TASK STATEMENT:
The expected response is a copy of every line in the entries below that includes the word "lines".
◆ ◆ ◆
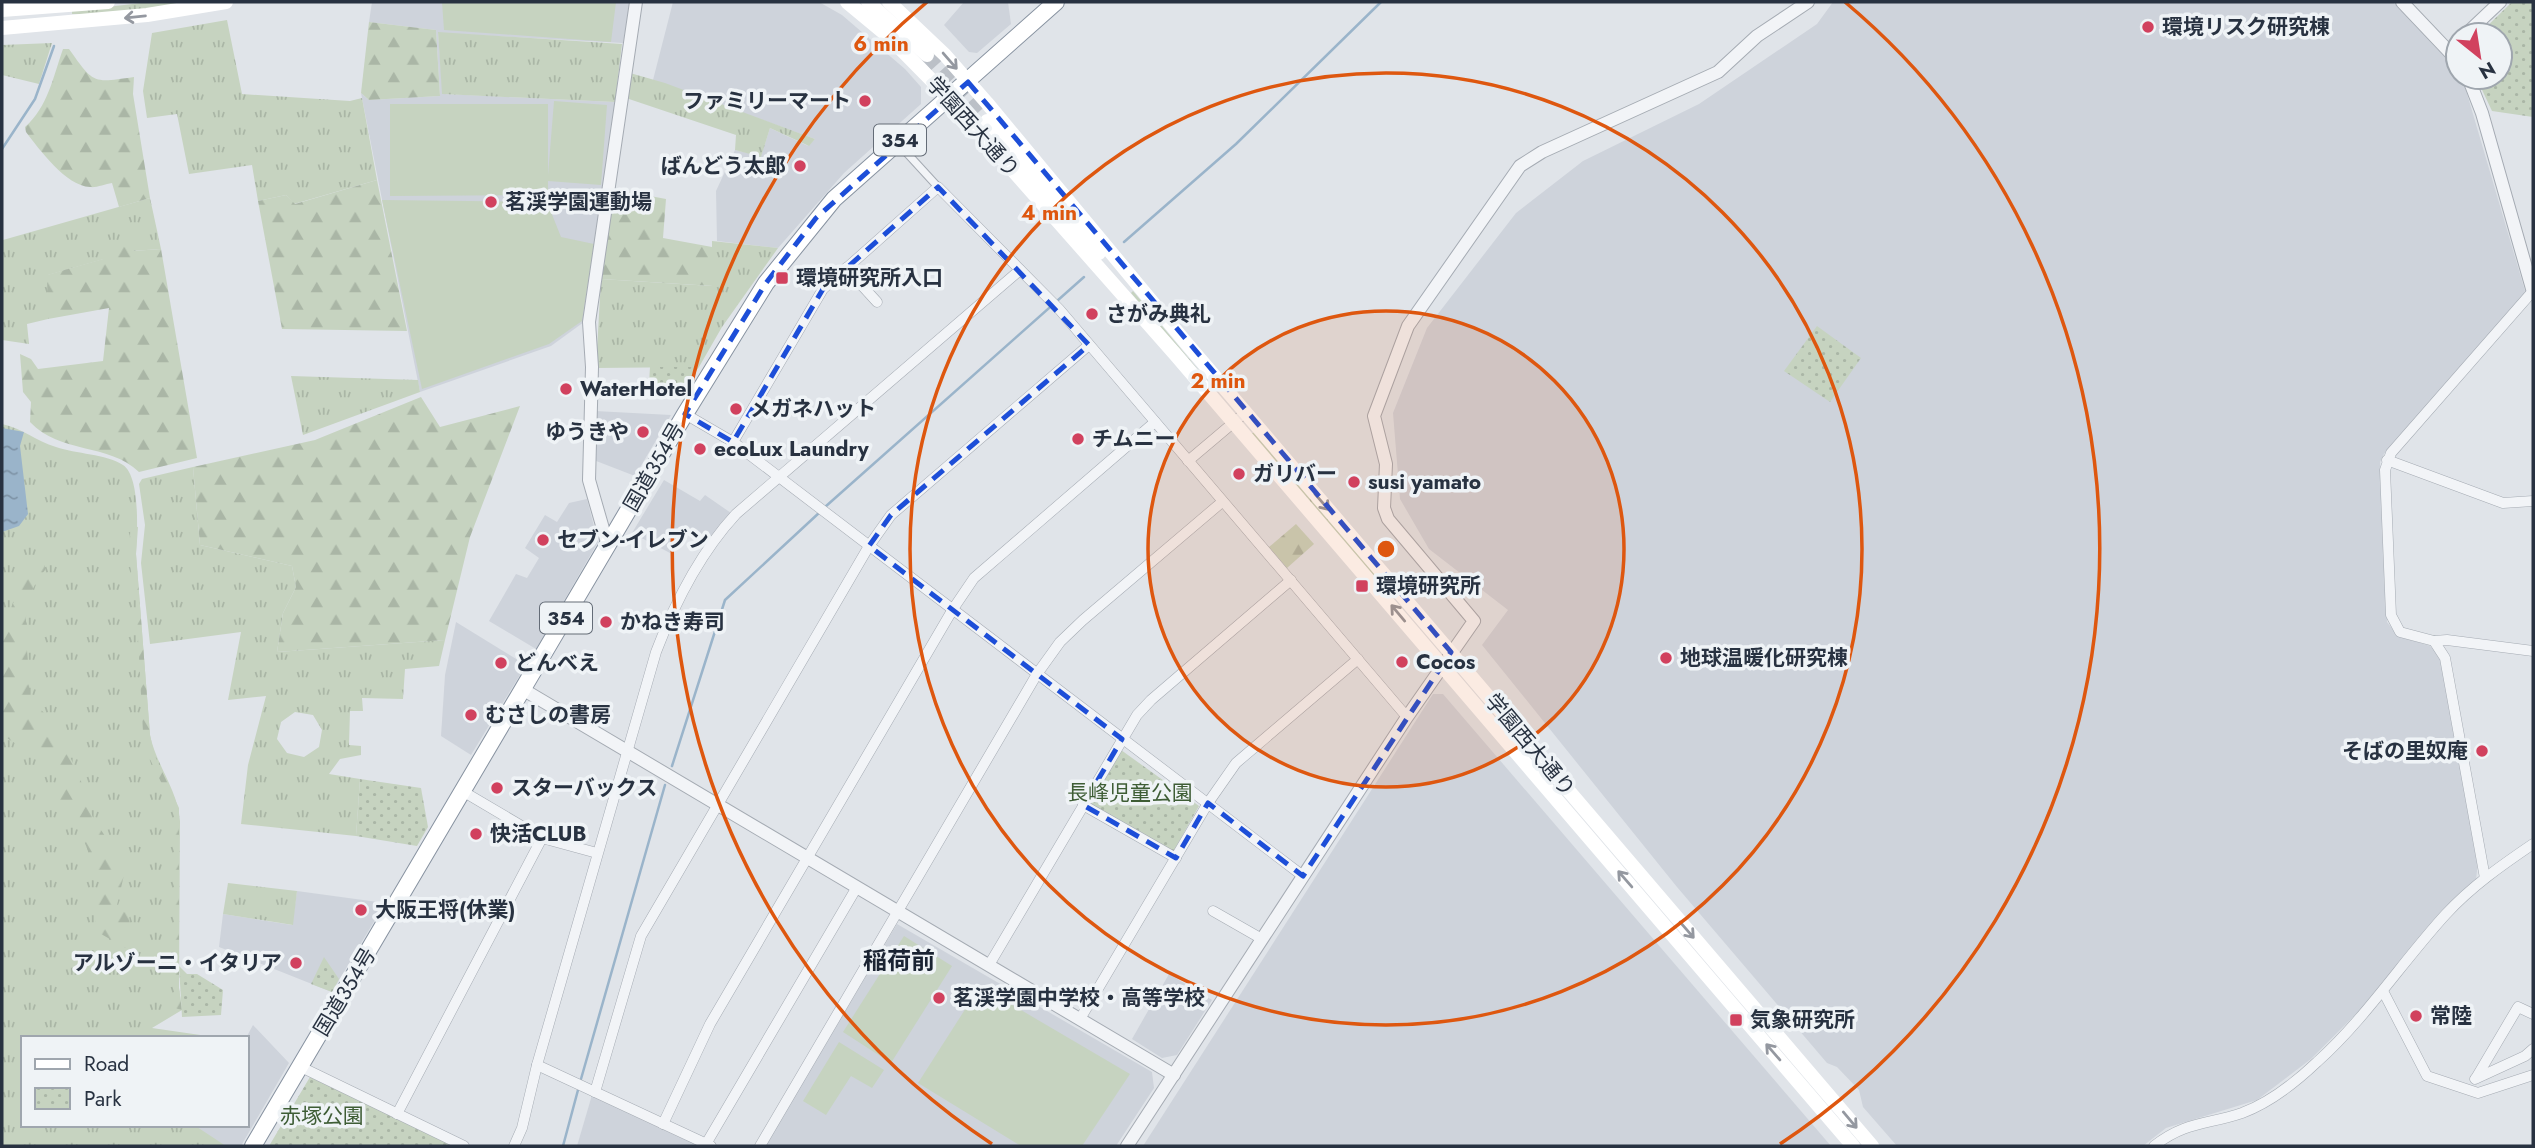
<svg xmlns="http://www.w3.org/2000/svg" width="2535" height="1148" viewBox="0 0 2535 1148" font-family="Jost,'Noto Sans JP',sans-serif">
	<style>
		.built { fill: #ced3db }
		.grass { fill: url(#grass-tufts); fill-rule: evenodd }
		.forest { fill: url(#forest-firs) }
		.park { fill: url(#park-dots) }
		.pitch { fill: #c6d3c0 }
		.water { fill: url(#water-ripples) }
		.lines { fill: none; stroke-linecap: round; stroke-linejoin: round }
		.stream { stroke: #9ab4ca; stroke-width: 2.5 }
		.secondary-tunnel { stroke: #bbc0c7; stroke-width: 14; stroke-dasharray: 14 7; stroke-linecap: butt }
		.pedestrian-casing { stroke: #a5abb3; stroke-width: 9 }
		.minor-casing { stroke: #a5abb3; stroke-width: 11 }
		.tertiary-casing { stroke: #a5abb3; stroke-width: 14 }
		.trunk-casing { stroke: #8792a0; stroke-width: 18 }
		.pedestrian { stroke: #f2f4f7; stroke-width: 7 }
		.minor { stroke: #f2f4f7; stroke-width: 10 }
		.tertiary { stroke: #f2f4f7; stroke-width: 12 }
		.secondary { stroke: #fff; stroke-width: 14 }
		.trunk { stroke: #fff; stroke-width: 16 }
		.oneway { stroke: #9498a0 }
		.marked { fill: none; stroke: #1d4ed8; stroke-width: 5; stroke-dasharray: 14 9; stroke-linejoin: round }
		.ring { fill: none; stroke: #de570f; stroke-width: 3.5 }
		.poi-dot { fill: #d1415e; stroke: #eff3f6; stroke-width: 2.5 }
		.labels { text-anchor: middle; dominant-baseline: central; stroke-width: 7; stroke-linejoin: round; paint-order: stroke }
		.shield { fill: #eff3f6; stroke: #646c77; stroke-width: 2 }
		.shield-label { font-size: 19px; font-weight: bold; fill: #283241 }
		.poi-label { font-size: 21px; font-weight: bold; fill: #283241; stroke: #eff3f6; text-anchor: start }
		.street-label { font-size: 21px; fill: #283241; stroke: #eff3f6 }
		.park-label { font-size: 21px; fill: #3e5d35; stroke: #eff3f6 }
		.quarter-label { font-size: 24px; font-weight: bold; fill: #1a2332; stroke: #eff3f6 }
		.centre { fill: #de570f; stroke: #eff3f6; stroke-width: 3.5 }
		.ring-label { font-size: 21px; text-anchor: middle; font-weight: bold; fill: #de570f; stroke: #eff3f6; stroke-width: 7; stroke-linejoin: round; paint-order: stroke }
	</style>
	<defs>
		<pattern id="grass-tufts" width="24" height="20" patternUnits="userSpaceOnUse" patternTransform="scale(1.75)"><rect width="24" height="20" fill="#c6d3c0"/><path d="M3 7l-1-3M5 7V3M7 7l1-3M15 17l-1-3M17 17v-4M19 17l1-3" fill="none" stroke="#aab6a6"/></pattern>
		<pattern id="forest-firs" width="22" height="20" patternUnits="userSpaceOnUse" patternTransform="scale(1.75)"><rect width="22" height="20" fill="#c6d3c0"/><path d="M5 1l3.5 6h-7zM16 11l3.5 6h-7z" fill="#aab6a6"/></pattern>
		<pattern id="park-dots" width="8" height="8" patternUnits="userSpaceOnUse" patternTransform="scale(1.75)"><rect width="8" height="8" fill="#c6d3c0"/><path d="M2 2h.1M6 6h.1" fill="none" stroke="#aab6a6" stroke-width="1.8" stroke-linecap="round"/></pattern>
		<pattern id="water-ripples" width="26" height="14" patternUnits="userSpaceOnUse" patternTransform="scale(1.75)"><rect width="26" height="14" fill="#9ab4ca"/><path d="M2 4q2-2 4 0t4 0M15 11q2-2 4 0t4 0" fill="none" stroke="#7e93a6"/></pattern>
	</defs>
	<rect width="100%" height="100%" fill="#e0e4e9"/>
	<!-- built -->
	<g class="built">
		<path d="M372,2h258l-7,41 -185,-10 5,61 172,8 -31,220 -33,24 -131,46 -59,-299 8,7 71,-4 -4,-66 -67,-8z"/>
		<path d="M673,2h146l23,13 63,54 16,18v17l-77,69 -66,75 -61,-7 -1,-50 19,-41 26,6 9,-28 38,18 7,-7 -162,-59z"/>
		<path d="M964,2h44l3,22 -34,29 -8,-1 -25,-27z"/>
		<path d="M1833,2h560l54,54 11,21 5,3 62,211 -3,9 -138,154 -4,8 7,160 11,14 32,10 12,13 36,203 -2,18 -100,114 -65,65 -54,41 -91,28 -23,18h-246l-34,-39 -4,-17 -22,-23 -10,-4 -150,-176 -195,-242 26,-35 -79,-61 -29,-50 -7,-86 34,-85 89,-115 67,-52 116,-57 118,-80z"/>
		<path d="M595,411l76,4 -36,61 -44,-17z"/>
		<path d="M664,480l36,21 5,-6 26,18 -24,30 -23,-13 -14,23 -38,-20z"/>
		<path d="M587,499l11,43 -62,107 -47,-28 27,-47 11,4 12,-20 -14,-10 20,-33 12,7 12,-19z"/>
		<path d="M456,622l70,43 -55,90 -30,-19 4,-61z"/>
		<path d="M1433,694h10l388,452h-688z"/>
		<path d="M297,891l88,12 -53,89 -113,-45 4,-33 69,11z"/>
		<path d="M897,924l255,148 2,16 -38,58h-351z"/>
		<path d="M1169,974l43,26 -35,55 -15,3 -30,-19z"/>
		<path d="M253,1025l36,38 -48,83h-15l-33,-19 54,-2 -1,-87z"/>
		<path d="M592,1095l108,51h-123z"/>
	</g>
	<!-- grass -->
	<g class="grass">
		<path d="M150,2h46l-88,12h-36v-3z"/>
		<path d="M227,20l15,74 108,7 12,-3 15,82 -83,24 -8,-9 -28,6 -6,-36 -63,9 -12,-60 -30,4 -4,-27 9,-58z"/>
		<path d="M438,32l184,12 -7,58 -173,-8z"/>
		<path d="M52,43l-13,41 -37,-9v-30z"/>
		<path d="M630,73l35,10 150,56 -6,7 -39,-18 -9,29 -26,-7 1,-15 -110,-37z"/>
		<path d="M150,198l11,51 -29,2 -84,24v44l-21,5 2,20 -27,-4 1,-100z"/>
		<path d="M712,241l66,7 -56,79 -23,40 -103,1 5,-89 111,7z"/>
		<path d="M1133,291l77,93 -79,-91z"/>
		<path d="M291,376l127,4 2,12 -117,43z"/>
		<path d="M2,424c20,4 34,17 54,23 20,7 50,7 67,18 18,12 14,70 13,89l14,181c6,30 28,55 30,86l-1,167 3,22 -30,18 69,10h-198v87h171l32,21h-224z"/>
		<path d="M1255,432l123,143 20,31 -148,-172z"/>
		<path d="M193,467l7,78 92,21 4,21 -13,26 -6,39 168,-12 -6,26 -34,3 -2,30 -41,-1 1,13h-13l-1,34 12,1v9l-21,4 -11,15 31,5 -4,57 -115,-12 7,-59 18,-69 -38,4 13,-68 -91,12 -9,-81 4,-38 -6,-41 3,-5zM295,712l18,3 9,15 -3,17 -15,10 -17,-4 -10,-14 4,-17z"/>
		<path d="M228,883l69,8 -4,34 -70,-11z"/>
	</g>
	<!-- forest -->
	<g class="forest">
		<path d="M369,22l67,8 4,66 -71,4 -8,-7z"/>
		<path d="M63,49h6c25,35 23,34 65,28l-1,17 17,104 -31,9 -7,-24c-7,1 -16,5 -22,4 -24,-1 -51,-38 -64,-55l-1,-5c23,-20 28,-50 38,-78z"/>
		<path d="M377,180l30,151 -125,-2 -24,-128 28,-6 9,9z"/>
		<path d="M613,189l53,10 -3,39 49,9 1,39 -112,-7z"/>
		<path d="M126,241l6,10 29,-2 36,209 -58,14c-30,-29 -79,-18 -109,-50l1,-20 -8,-10 -3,-38 11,5 7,10 65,-8 6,-53 -61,11 -1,-44 56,-16 5,-14z"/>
		<path d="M421,397l19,30 80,-21 -50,131 -25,103 -168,12 6,-39 13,-26 -4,-21 -92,-21 -7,-78 122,-27z"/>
		<path d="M1296,524l18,20 -27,24 -18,-21z"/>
		<path d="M131,526l7,1 -2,27 14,181 4,19 25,54v180l3,22 -7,-2 -1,-199 -26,-54 -5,-23 -7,-131 -8,-48z"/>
		<path d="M45,564v6c-33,39 -13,80 -16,127l17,18 16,26 17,34 14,43 28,42 3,15 -7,30 8,-1 4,6 2,41 -37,-21 7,-48 -12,-3 -4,-16 6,-6 -20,-45 -18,-12 10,-14 -26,-29 -35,-22v-99l5,-5c3,-26 13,-54 38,-67z"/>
	</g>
	<!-- park -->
	<g class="park">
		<path d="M2512,2h21v115l-41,-6 -16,-34h24v-42h-22z"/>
		<path d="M1817,326l44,32 -31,44 -46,-31z"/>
		<path d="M650,367h49l-11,15 -21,5 -18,-3z"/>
		<path d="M1121,750l78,56 -26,46 -82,-48z"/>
		<path d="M360,779l61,9 7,39 -11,19 -61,-10z"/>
		<path d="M324,957l15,22 -7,13 -21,-8z"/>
		<path d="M179,966l8,8h10l26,16 -2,25 -39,2z"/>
		<path d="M310,1077c51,25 103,45 154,69h-195z"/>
	</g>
	<!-- pitch -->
	<g class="pitch">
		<path d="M442,2h174l-5,40 -167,-12z"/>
		<path d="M554,101l53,4 -6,80 -53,-4v14l-158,1v-92h158v71z"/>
		<path d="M382,200l165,2 14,35 33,7 -12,77 -33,23 -127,45z"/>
		<path d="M904,936l48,30 -61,97 -48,-31z"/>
		<path d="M980,986l150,88 -48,72h-61l-103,-63z"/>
		<path d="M839,1042l45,28 -12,18 -21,-12 -25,39 -23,-14z"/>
	</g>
	<!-- water -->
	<path class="water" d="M2,428l22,4 -4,14 8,68 -9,12 -17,6z"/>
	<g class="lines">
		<!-- stream -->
		<g class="stream">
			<path d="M2,149l33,-50 19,-53"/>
			<path d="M1124,242l112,-98 145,-142"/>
			<path d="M825,507l259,-230"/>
			<path d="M672,766l53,-166 95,-88"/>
			<path d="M581,1079l84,-294"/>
			<path d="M563,1146l15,-56"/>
		</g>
		<!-- secondary-tunnel -->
		<path class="secondary-tunnel" d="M927,55l60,66"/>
		<defs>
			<path id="pedestrian" d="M905,151l33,36"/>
			<g id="minor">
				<path d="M846,268l31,34"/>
				<path d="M685,414l48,28 570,434"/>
				<path d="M733,442l90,-153 115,-102 121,122 348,408"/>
				<path d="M2387,460l116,43 30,-2"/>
				<path d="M1188,461l58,-49"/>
				<path d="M2434,641l13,-1 86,11"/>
				<path d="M464,792l78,46 55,15"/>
				<path d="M1083,805l93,53"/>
				<path d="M2485,878l-40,-220 -11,-17 -34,-9 -9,-17 -6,-145 6,-17 142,-162"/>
				<path d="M1213,911l49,28"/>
				<path d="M989,965l148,-250 14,-15 140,-120"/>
				<path d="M2384,993l43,83 51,17 55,-18"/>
				<path d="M1080,1019l128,-216 28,-40 122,-104"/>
				<path d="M537,1065l174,81"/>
				<path d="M301,1067l163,79"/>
				<path d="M2476,1078l42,-71 15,7"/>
				<path d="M2475,1079l50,-23 8,-7"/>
				<path d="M595,1092l46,-156 228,-390 22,-31 198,-170"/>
				<path d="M397,1114l145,-276"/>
				<path d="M663,1124l47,-100 243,-415 21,-31 181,-156"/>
				<path d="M706,1144l151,-257"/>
				<path d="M514,1146l8,-18 15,-63 119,-413c19,-50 44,-99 80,-138l284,-244"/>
				<path d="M760,1146l277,-472 23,-32 23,-22 139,-118"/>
				<path d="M2154,1146c32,-25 53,-21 88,-33 27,-10 54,-31 75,-51 49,-44 85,-100 129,-148 26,-28 56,-49 87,-70"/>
			</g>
			<g id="tertiary">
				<path d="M2402,2l56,59"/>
				<path d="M2465,35l35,-33"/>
				<path d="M2468,77l14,36 51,179"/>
				<path d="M608,546l-19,-66 3,-113 -3,-45 47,-320"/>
				<path d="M524,690l650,385"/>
				<path d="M1127,1146l280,-429 67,-96 -86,-102 -4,-11 2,-44 -12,-48 34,-90 112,-160 22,-14 176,-80 39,-36 51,-34"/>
			</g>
			<path id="trunk" d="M253,1146l432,-732 81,-131 68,-84 222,-197"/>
		</defs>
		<!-- pedestrian casing -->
		<use href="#pedestrian" class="pedestrian-casing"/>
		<!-- minor casing -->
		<use href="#minor" class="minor-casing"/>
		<!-- tertiary casing -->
		<use href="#tertiary" class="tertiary-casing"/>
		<!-- trunk casing -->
		<use href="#trunk" class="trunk-casing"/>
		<!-- pedestrian -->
		<use href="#pedestrian" class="pedestrian"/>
		<!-- minor -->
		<use href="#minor" class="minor"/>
		<!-- tertiary -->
		<use href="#tertiary" class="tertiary"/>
		<!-- secondary -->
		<g class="secondary">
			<path d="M847,2l41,34 61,62 226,256 678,792"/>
			<path d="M868,2l59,53"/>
			<path d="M889,2l56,53 42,48 200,241 685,802"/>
			<path d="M2,10l106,-8"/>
			<path d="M2,28l145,-13 79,-13"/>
			<path d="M987,121l112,132"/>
		</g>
		<!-- trunk -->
		<use href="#trunk" class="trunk"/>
	</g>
	<!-- one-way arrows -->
	<defs><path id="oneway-shaft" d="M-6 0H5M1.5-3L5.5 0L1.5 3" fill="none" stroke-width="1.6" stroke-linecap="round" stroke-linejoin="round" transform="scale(1.75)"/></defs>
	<g class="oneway">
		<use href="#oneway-shaft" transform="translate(135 17) rotate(174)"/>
		<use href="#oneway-shaft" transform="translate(950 61) rotate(49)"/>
		<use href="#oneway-shaft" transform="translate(1322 502) rotate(49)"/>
		<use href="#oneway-shaft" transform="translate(1398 613) rotate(-130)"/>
		<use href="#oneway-shaft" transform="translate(1625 879) rotate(-131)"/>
		<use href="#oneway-shaft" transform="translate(1687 930) rotate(49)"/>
		<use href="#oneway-shaft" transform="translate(1773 1052) rotate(-131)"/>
		<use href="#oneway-shaft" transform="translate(1850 1120) rotate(50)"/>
	</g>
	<!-- marked area -->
	<path class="marked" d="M968,82l483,570 -148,224 -95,-73 -32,55 -93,-53 39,-66 -253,-193 22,-31 198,-170 -151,-158 -115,102 -90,153 -48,-28 81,-131 50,-65z"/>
	<!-- distance rings -->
	<circle cx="1386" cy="549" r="238" fill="#de570f" fill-opacity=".12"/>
	<g class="ring">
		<circle cx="1386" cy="549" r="238"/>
		<circle cx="1386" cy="549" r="476"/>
		<path d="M992 1144A714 714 0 0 1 927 2M1845 2A714 714 0 0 1 1780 1144"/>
	</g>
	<!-- markers -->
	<g class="poi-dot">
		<circle cx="2148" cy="27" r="7"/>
		<circle cx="865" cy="101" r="7"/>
		<circle cx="800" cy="166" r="7"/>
		<circle cx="491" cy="202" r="7"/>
		<rect x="775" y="271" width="14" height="14" rx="3.5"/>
		<circle cx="1092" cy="314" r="7"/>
		<circle cx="566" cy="389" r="7"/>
		<circle cx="736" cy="409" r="7"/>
		<circle cx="643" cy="432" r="7"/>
		<circle cx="1078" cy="439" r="7"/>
		<circle cx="700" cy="449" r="7"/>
		<circle cx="1239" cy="474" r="7"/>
		<circle cx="1354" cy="482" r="7"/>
		<circle cx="543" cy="540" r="7"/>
		<rect x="1355" y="579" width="14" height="14" rx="3.5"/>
		<circle cx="606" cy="622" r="7"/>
		<circle cx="1666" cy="658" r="7"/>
		<circle cx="1402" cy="662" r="7"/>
		<circle cx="501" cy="663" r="7"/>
		<circle cx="471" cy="715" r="7"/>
		<circle cx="2482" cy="751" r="7"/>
		<circle cx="497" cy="788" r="7"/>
		<circle cx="476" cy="834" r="7"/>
		<circle cx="361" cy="910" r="7"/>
		<circle cx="296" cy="963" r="7"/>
		<circle cx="939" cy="998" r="7"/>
		<circle cx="2416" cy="1016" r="7"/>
		<rect x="1729" y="1013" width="14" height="14" rx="3.5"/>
	</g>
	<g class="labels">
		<!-- shield labels -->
		<g class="shield">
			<rect x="874" y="124.5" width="52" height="31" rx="5"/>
			<rect x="540" y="602.5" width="52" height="31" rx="5"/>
		</g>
		<g class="shield-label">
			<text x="900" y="140">354</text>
			<text x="566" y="618">354</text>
		</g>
		<!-- poi labels -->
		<g class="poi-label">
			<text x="2162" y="27">環境リスク研究棟</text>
			<text x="851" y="101" text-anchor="end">ファミリーマート</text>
			<text x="786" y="166" text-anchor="end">ばんどう太郎</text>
			<text x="505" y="202">茗渓学園運動場</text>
			<text x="796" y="278">環境研究所入口</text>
			<text x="1106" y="314">さがみ典礼</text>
			<text x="580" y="389">WaterHotel</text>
			<text x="750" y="409">メガネハット</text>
			<text x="629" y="432" text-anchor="end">ゆうきや</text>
			<text x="1092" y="439">チムニー</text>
			<text x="714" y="449">ecoLux Laundry</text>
			<text x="1253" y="474">ガリバー</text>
			<text x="1368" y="482">susi yamato</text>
			<text x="557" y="540">セブン-イレブン</text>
			<text x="1376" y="586">環境研究所</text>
			<text x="620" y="622">かねき寿司</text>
			<text x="1680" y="658">地球温暖化研究棟</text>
			<text x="1416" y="662">Cocos</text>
			<text x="515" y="663">どんべえ</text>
			<text x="485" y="715">むさしの書房</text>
			<text x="2468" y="751" text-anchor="end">そばの里奴庵</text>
			<text x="511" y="788">スターバックス</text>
			<text x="490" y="834">快活CLUB</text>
			<text x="375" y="910">大阪王将(休業)</text>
			<text x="282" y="963" text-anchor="end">アルゾーニ・イタリア</text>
			<text x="953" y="998">茗渓学園中学校・高等学校</text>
			<text x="2430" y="1016">常陸</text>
			<text x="1750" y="1020">気象研究所</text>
		</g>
		<!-- street labels -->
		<g class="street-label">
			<text transform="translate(973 127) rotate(48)">学園西大通り</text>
			<text transform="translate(654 467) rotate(-60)">国道354号</text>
			<text transform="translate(1530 745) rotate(50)">学園西大通り</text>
			<text transform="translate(345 992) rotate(-59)">国道354号</text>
		</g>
		<!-- park labels -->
		<g class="park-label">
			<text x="1130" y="793">長峰児童公園</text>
			<text x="322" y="1116">赤塚公園</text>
		</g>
		<!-- quarter labels -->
		<g class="quarter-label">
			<text x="899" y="960">稲荷前</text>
		</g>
	</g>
	<circle cx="1386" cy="549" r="10" class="centre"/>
	<g class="ring-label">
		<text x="881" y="51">6 min</text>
		<text x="1049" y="220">4 min</text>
		<text x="1218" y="388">2 min</text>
	</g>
	<!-- border -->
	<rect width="2535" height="1148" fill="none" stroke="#283241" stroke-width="7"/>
	<!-- legend -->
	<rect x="21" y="1036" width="228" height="91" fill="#eff3f6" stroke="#9fa6ae" stroke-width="2"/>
	<rect x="35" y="1059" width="35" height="10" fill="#ffffff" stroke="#9fa6ae" stroke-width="2"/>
	<text x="84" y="1071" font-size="21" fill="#283241">Road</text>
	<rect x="35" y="1088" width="35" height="21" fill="url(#park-dots)" stroke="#9fa6ae" stroke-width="2"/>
	<text x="84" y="1106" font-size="21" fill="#283241">Park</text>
	<!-- north arrow -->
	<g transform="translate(2479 56) rotate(150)"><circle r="33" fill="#eff3f6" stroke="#9fa6ae" stroke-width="2"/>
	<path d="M0-5L12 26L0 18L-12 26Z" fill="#d1415e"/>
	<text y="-10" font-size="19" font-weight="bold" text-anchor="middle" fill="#283241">N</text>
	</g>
</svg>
◆ ◆ ◆
RESPONSE TO THE EXERCISE:
		.lines { fill: none; stroke-linecap: round; stroke-linejoin: round }
	<g class="lines">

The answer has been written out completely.